Dion's random ramblings

Tuesday, October 23, 2007

Could this be one of the reasons why we have so much VIOLENT crime in South Africa?

I'm busy writing a book with Prof Loiuse Kretzschmar and Dr Andre van Niekerk from UNISA. The book is intended to replace the current ethics text "Questions of life".

Andre is a specialist in Moral formation (with a particular interest in the work of van der Ven).

We were discussing the issue of crime in South Africa at a meeting for the editors when our conversation turned to violent crimes (such as the murder of Lucky Dube, and the woman here in Pretoria who was not only robed, but also raped, and then murdered).

I came with the retort that I had blogged the other day, which Wessel rightly asked a few questions about in the comments (see my posts, and Wessel's comments, here). My retort was one that is quite common to 'liberal white South Africans' i.e., that crime is a natural consequence of the aftereffects (and current effects) of racial segregation and deliberate oppression of the majority by the minority.

  • Here's the reasoning behind such a statement: Person A is poor because under apartheid he and his family were deliberately denied access to education, certain jobs, and so the ability to earn (via regular means) a decent income. Person A has three children in this example. One of them is sick and needs medical attention. Person A does not have the money to provide for this care.
  • Living a few kilometres away is Person B. This person is wealthy (i.e., has a house, two cars, a few television sets, cell phones, clothes etc.) The primary reason for this person's wealth is that he has had access to a good education, which was paid for by his parents. He could go to University (since he was not excluded by his race), but also because his parents could afford to send him to University.
  • The reasoning is this, if my child was sick and I could not care for her, yet there was someone nearby who has an excess of possessions, not because they are brighter, better, or any other ontological difference between us, but simply because I was dissenfranchised and he was not, then it may be justified for me to 'relieve' him of a few of his excess possessions (perhaps one of his cars, a TV, and some clothes).
This reasoning seems quite clear, in fact sensible and fair.

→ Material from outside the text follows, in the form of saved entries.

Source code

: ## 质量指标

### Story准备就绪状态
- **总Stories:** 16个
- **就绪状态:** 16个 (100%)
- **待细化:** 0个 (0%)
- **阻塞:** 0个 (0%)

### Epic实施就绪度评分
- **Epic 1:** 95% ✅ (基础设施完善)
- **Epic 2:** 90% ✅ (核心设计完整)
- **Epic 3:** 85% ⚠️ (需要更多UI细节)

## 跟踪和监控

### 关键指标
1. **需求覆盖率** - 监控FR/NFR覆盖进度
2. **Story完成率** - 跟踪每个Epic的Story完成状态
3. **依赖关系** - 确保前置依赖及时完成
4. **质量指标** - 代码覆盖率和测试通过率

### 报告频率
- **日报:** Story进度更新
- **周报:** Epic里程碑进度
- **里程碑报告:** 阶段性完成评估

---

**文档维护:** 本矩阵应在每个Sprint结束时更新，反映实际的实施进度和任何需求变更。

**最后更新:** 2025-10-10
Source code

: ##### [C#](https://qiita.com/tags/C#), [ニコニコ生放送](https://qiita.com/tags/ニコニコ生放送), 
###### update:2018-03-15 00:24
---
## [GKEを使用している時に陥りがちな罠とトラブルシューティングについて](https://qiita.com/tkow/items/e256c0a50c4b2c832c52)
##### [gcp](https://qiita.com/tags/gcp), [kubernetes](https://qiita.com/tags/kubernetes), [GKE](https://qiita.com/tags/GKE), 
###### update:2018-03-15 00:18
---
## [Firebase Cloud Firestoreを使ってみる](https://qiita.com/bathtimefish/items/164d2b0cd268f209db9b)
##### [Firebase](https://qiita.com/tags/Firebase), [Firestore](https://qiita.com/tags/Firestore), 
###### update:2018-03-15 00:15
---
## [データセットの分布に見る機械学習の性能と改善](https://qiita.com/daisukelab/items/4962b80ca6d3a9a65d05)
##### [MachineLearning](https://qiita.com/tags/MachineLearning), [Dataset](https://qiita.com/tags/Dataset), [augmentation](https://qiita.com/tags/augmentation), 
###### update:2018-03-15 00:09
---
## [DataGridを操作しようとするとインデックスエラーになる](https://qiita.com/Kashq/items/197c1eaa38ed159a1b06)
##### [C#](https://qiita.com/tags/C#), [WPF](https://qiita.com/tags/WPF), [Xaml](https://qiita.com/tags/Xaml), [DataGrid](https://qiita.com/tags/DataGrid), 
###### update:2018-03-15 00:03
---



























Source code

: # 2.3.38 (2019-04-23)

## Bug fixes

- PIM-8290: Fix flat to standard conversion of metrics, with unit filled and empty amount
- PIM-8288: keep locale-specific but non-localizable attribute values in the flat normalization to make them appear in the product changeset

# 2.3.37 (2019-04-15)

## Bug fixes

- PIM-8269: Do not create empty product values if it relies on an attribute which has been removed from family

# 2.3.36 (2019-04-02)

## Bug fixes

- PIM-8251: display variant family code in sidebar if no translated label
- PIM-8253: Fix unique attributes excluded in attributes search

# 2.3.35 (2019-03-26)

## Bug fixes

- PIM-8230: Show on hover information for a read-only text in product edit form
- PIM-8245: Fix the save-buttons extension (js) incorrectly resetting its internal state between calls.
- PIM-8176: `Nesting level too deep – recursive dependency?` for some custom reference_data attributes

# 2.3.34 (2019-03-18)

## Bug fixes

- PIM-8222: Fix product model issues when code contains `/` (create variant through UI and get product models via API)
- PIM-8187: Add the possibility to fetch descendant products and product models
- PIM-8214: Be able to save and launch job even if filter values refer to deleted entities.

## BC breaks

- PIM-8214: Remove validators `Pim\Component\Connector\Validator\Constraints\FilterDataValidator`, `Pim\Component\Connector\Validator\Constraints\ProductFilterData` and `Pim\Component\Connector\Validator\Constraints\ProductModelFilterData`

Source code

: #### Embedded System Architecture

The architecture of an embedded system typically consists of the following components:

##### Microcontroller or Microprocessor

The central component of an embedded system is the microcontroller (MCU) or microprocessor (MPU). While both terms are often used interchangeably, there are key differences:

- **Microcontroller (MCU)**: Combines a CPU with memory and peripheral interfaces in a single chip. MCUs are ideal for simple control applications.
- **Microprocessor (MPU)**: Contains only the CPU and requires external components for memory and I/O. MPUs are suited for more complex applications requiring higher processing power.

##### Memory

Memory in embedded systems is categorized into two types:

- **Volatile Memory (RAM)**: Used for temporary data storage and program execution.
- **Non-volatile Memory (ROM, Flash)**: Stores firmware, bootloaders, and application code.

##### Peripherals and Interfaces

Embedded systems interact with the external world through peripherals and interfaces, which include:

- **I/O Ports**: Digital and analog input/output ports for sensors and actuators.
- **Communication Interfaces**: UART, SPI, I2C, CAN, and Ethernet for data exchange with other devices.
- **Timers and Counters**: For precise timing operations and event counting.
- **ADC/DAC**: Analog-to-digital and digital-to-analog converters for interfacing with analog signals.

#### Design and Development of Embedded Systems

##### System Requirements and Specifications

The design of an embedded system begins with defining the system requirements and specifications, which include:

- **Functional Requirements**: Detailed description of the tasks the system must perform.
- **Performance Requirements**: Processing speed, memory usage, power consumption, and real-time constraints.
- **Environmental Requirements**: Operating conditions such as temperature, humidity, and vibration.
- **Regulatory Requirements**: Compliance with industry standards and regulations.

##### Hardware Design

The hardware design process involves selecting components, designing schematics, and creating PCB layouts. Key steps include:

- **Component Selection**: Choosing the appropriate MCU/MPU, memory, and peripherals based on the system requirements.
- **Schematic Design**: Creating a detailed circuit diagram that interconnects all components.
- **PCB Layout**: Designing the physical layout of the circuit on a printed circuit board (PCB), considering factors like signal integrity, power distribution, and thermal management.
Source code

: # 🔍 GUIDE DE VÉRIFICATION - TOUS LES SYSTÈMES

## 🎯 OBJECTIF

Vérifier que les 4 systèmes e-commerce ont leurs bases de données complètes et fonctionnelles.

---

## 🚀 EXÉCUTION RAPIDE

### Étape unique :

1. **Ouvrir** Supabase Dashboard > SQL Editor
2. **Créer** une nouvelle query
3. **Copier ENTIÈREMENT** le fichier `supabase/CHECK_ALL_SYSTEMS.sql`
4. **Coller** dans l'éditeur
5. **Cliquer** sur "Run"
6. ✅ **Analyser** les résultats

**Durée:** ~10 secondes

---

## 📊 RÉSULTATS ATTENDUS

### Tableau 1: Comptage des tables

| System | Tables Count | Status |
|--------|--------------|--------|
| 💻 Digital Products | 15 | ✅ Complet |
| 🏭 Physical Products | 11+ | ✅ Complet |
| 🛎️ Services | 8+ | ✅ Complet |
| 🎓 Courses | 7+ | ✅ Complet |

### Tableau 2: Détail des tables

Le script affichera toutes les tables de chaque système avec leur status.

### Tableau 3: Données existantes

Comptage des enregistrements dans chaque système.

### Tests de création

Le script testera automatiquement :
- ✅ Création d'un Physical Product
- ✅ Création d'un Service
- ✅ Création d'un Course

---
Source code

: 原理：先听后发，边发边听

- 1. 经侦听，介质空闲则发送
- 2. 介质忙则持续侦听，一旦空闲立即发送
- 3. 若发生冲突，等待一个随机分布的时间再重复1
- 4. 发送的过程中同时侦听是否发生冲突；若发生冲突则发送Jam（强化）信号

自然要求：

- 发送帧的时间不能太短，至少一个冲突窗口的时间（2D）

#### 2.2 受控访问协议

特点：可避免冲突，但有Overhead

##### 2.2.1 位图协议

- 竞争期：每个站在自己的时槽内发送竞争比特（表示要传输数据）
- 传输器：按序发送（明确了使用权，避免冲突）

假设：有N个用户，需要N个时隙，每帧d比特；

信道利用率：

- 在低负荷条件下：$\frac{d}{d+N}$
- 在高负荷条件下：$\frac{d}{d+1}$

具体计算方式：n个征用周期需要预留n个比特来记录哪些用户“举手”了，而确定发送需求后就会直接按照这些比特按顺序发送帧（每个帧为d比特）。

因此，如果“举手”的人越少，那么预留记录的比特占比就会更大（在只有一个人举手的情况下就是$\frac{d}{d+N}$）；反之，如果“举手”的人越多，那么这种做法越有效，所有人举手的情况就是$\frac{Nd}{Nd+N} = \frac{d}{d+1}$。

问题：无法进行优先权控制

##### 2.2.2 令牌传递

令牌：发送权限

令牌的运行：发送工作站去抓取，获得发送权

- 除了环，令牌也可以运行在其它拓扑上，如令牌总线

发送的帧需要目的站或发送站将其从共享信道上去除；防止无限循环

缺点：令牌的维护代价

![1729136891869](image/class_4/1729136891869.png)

However, what Andre reminded of, is that in South Africa we don't suffer from crime, we suffer from violent crime...

He reminded me that there are many other nations with similar problems of wealth and poverty across the world. In fact, there are some with a greater problem - such as India. However, while there is crime in India, it is NOT violent crime. Sure, people are robed, houses are broken into, cars are taken. But, seldom will you hear that a person has been beaten to death for a cell phone, or raped and brutalised for R20.

So, then what's the difference? Well, I think one of the primary differences is that apartheid is still alive and well in South Africa. There is still an underlying mistrust between the races (and this goes both ways, I know black persons who are fanatically racist against whites, Indians, and Coloured South Africans. Of the same goes for whites).

When one objectifies another person it is easy to mistreat and abuse them since they are no longer a parent (as happened with Lucky Dube who was murdered in front of his two teenage children), or a husband, or a wife, or someone's child, or a sister, or a brother. Rather, they are 'white', or 'wealthy', or 'an oppressor', or a 'Tswana', or a 'Nigerian'... The list can go on.

However, there could be another much more subtle reason for violent crime... That is, moral formation.

Moral formation has to do with how we form people to be moral beings i.e., what we say and do to get people to behave in a certain way, and not to behave in another way.

Both black and white South African culture has a problem with the manner in which we discipline people - . It has long been assumed that the only way to get a person 'to behave' is to beat them (either physically, or with your words).

The assumption behind such an approach is simply this: one assumes that a person is BAD and must be MADE GOOD! This is not the way of the Gospel of Christ. The Gospel of Christ says that people are created GOOD by a Good God, however, we need to help people to rediscover and develop that goodness that is within them.

This is the conflict between being as primary, and doing as primary.

I watched a foreman speaking to his workers the other day. It was clear that he wanted them to do good work, and when speaking with them he wanted to help them to become good 'workmen'. Yet, his assumption was that he had to shout, criticise, and be hard to get the best out of them.

I often see parents doing the same.

Heck, I am glad that God has a different approach to moral formation... God helps me, and does not harm me, when I am wrong. Thank goodness God does not bully me to goodness!

Maybe we can learn to deal with our children, our staff, our colleagues, and ourselves, a little differently? Maybe, just maybe, that is one thing we could do that would help one less person to think that violence, dominance, and abuse, are acceptable means of getting what one wants in this world.